▸ **YOUR INSTRUCTIONS**
Reproduce the entire listing exactly as written, apart from its pictures.

*** Opening of DATA EXCERPT ***

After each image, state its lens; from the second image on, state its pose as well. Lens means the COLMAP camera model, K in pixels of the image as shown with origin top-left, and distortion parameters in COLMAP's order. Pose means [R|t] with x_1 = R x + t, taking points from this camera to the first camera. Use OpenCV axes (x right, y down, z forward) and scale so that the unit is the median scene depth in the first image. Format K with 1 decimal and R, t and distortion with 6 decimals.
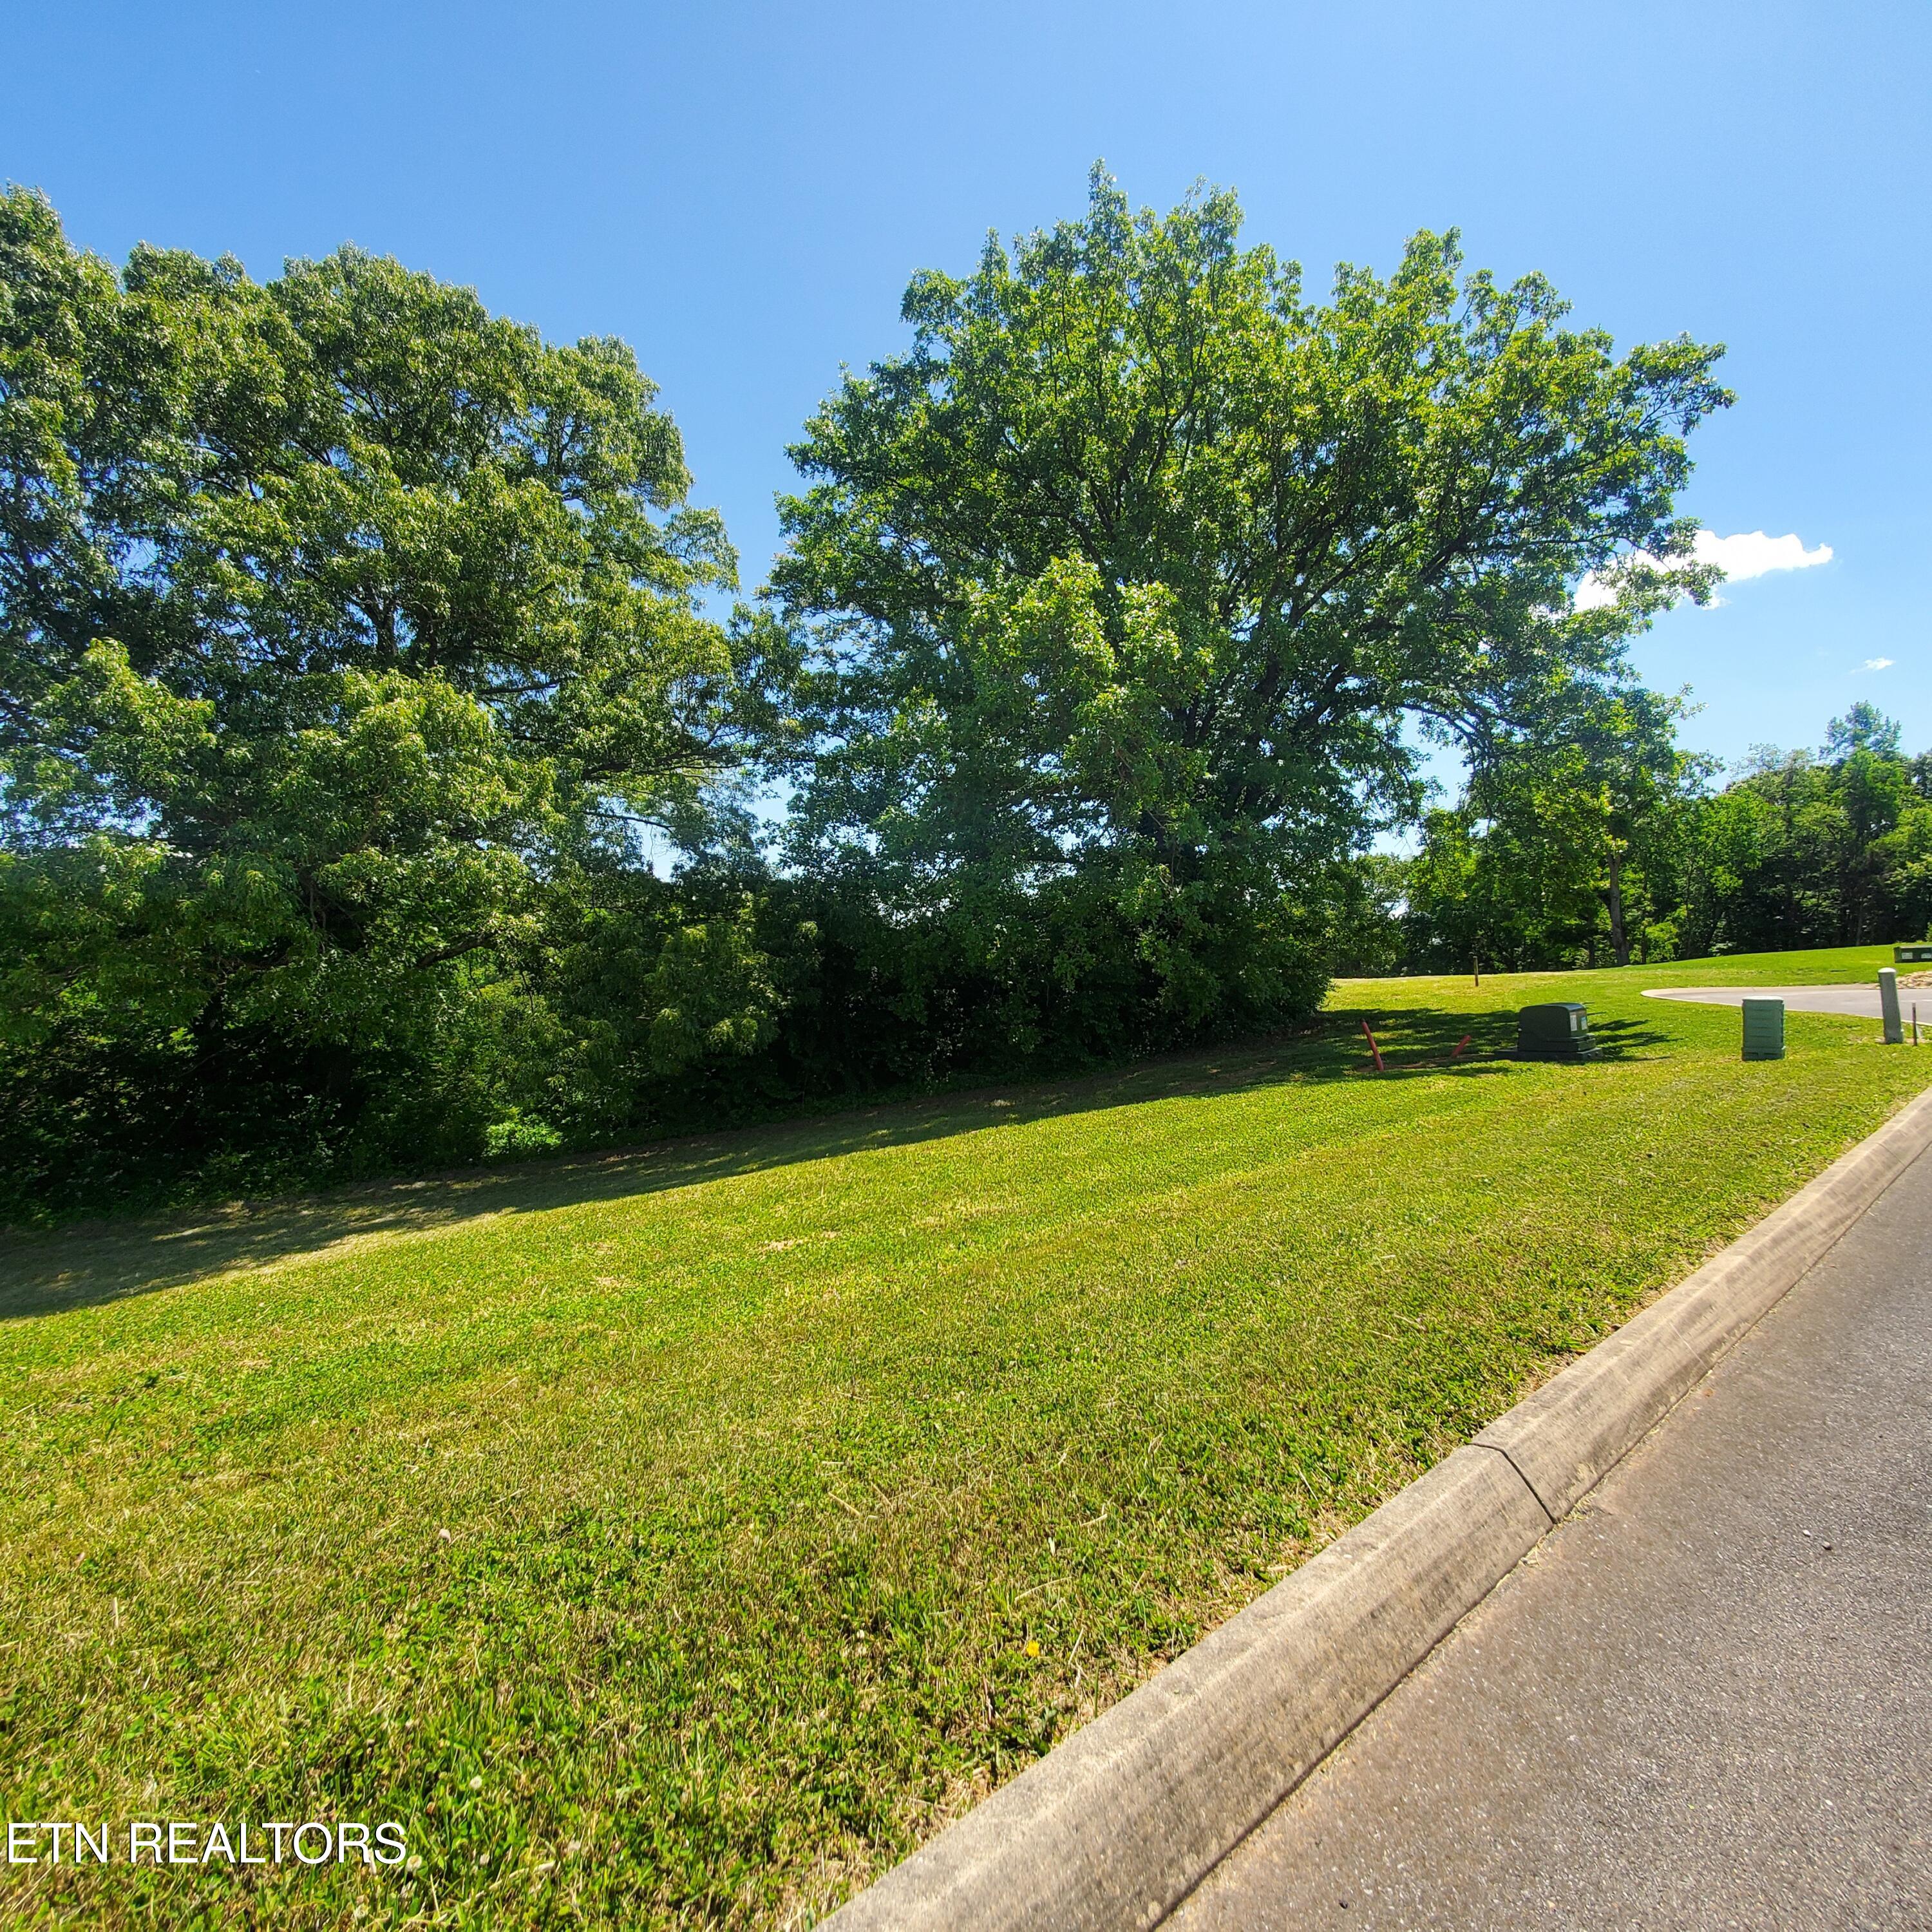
lens RADIAL K [[1009.1, 0, 952.6], [0, 1009.1, 961.1], [0, 0, 1]] dist [0.008982, -0.005230]
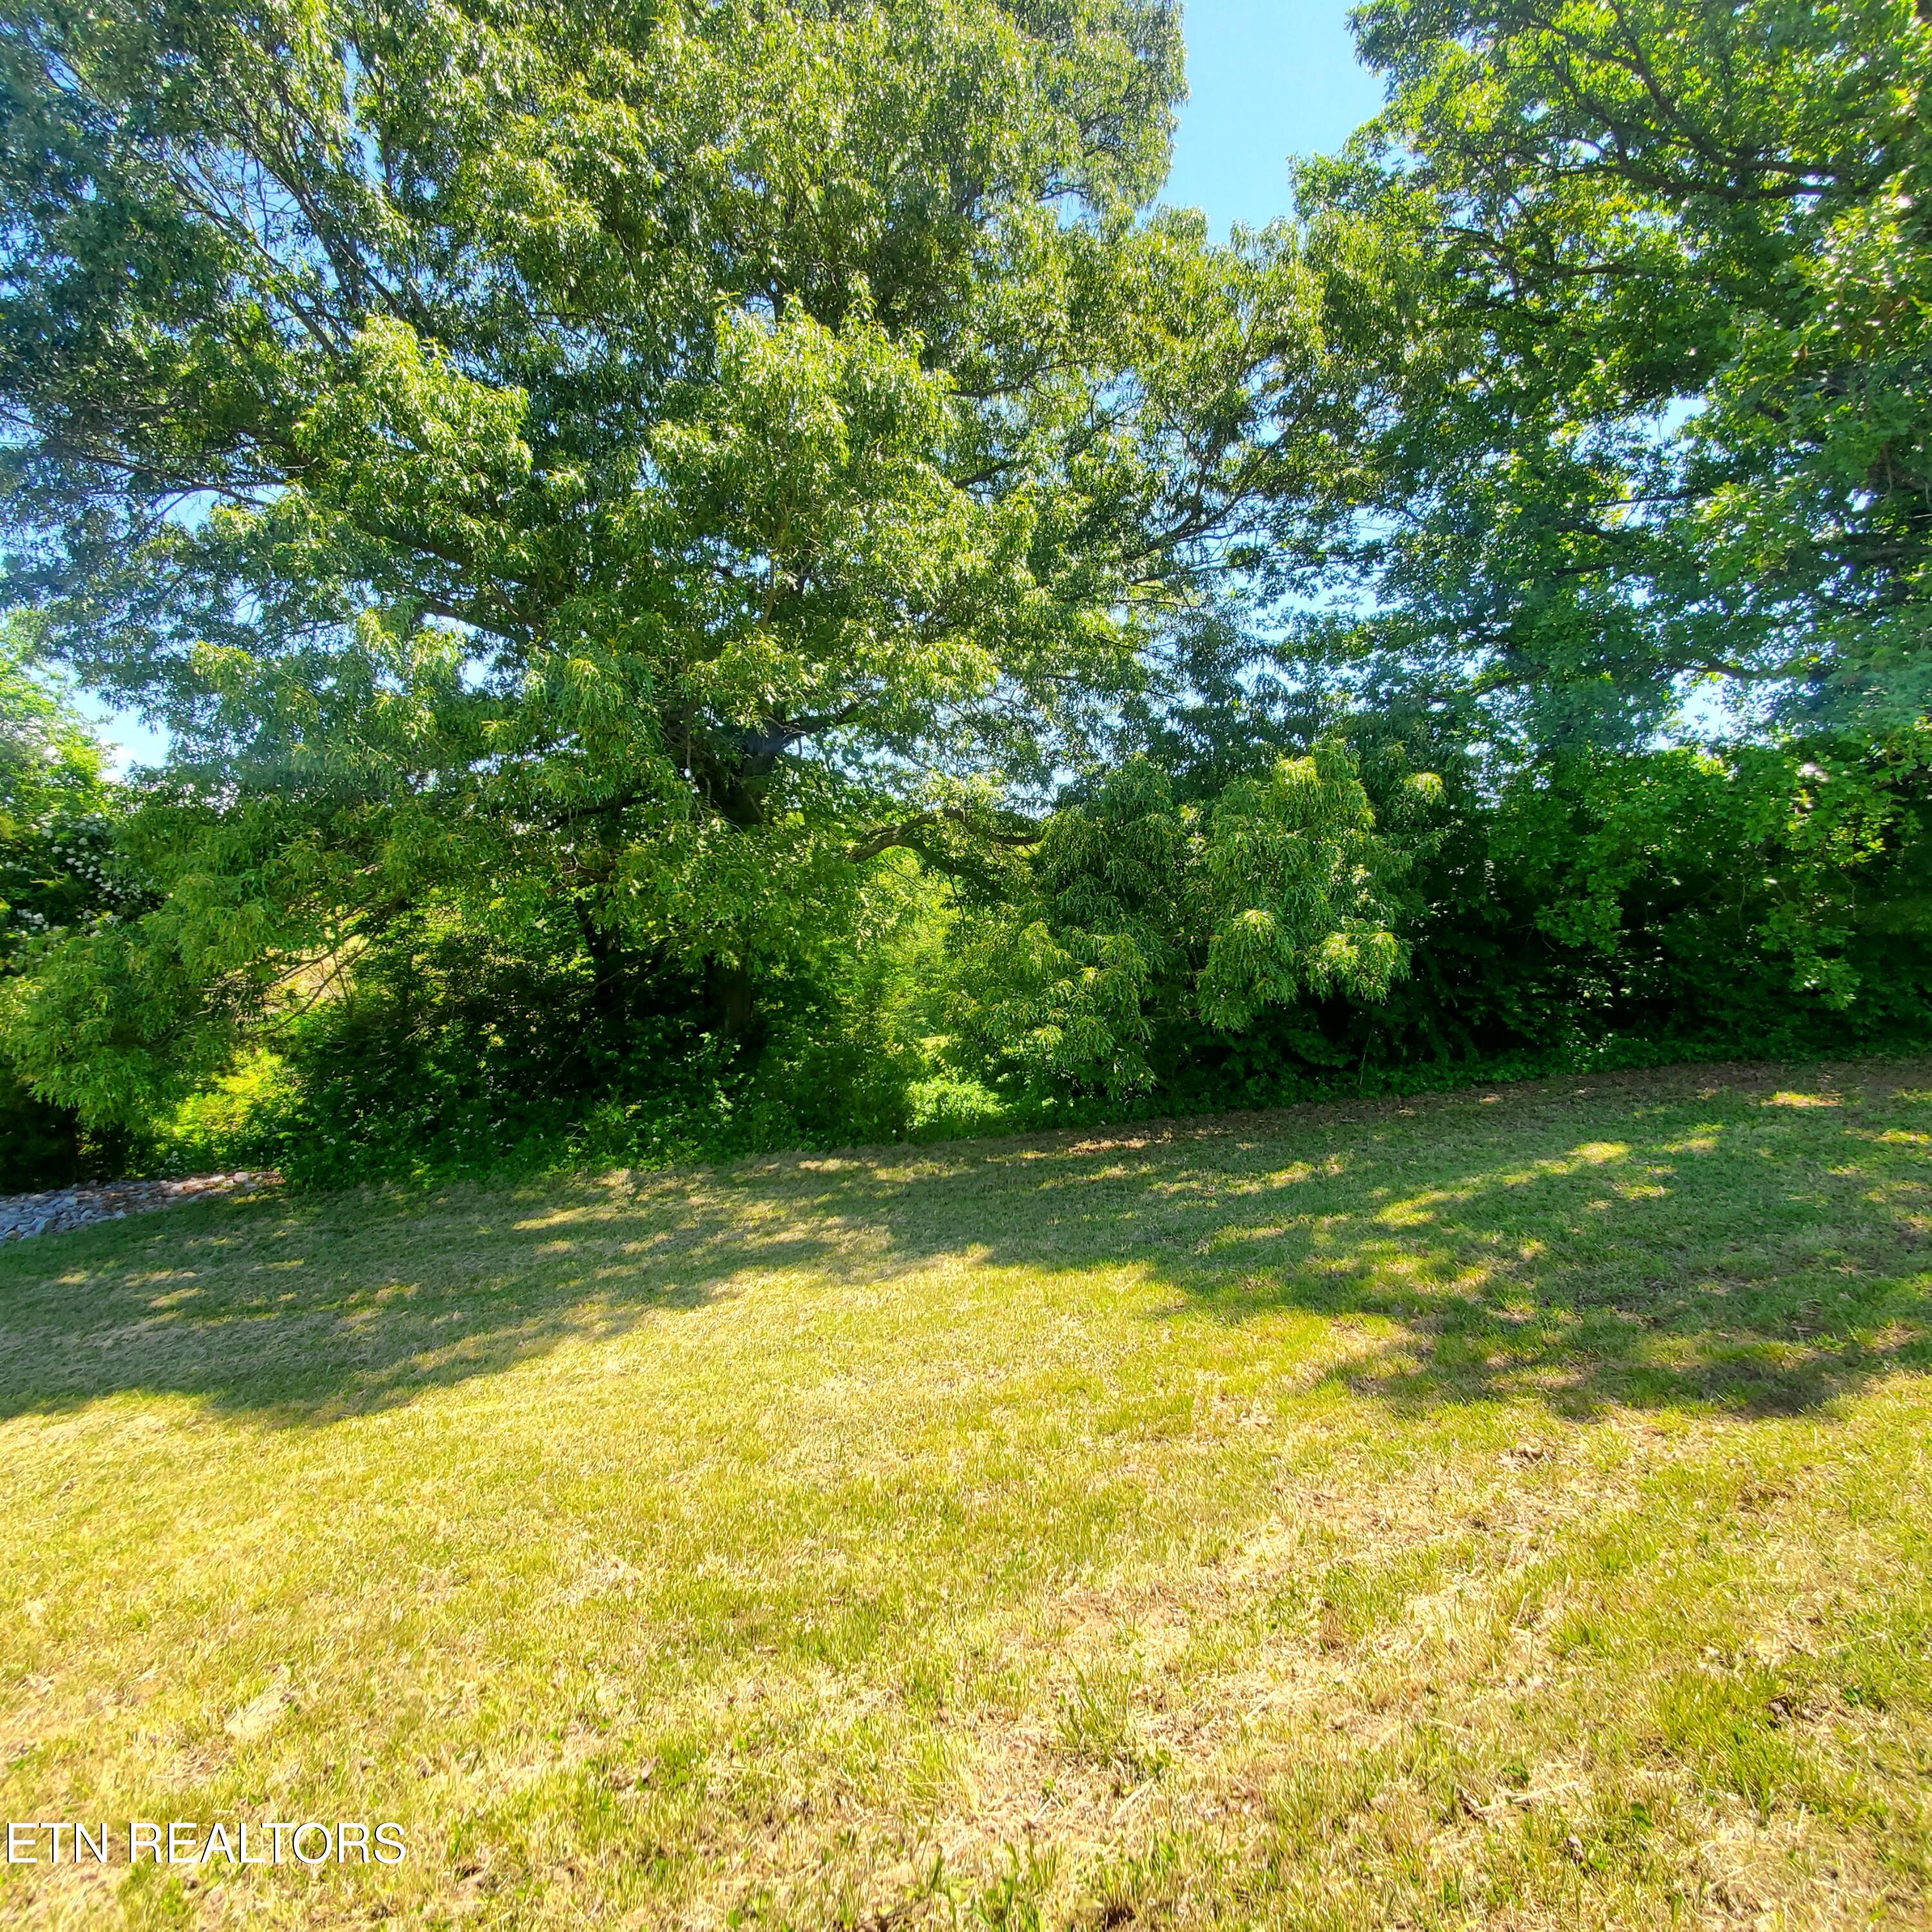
lens RADIAL K [[1009.1, 0, 955.0], [0, 1009.1, 964.2], [0, 0, 1]] dist [0.008982, -0.005230]
pose [[0.942164, 0.014662, -0.334831, -0.183345], [0.006631, 0.998032, 0.062359, 0.029433], [0.335086, -0.060973, 0.940212, 0.321070]]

*** Close of DATA EXCERPT ***

▸ **RESULT OF THIS EXERCISE**
After each image, state its lens; from the second image on, state its pose as well. Lens means the COLMAP camera model, K in pixels of the image as shown with origin top-left, and distortion parameters in COLMAP's order. Pose means [R|t] with x_1 = R x + t, taking points from this camera to the first camera. Use OpenCV axes (x right, y down, z forward) and scale so that the unit is the median scene depth in the first image. Format K with 1 decimal and R, t and distortion with 6 decimals.
lens RADIAL K [[1009.1, 0, 952.6], [0, 1009.1, 961.1], [0, 0, 1]] dist [0.008982, -0.005230]
lens RADIAL K [[1009.1, 0, 955.0], [0, 1009.1, 964.2], [0, 0, 1]] dist [0.008982, -0.005230]
pose [[0.942164, 0.014662, -0.334831, -0.183345], [0.006631, 0.998032, 0.062359, 0.029433], [0.335086, -0.060973, 0.940212, 0.321070]]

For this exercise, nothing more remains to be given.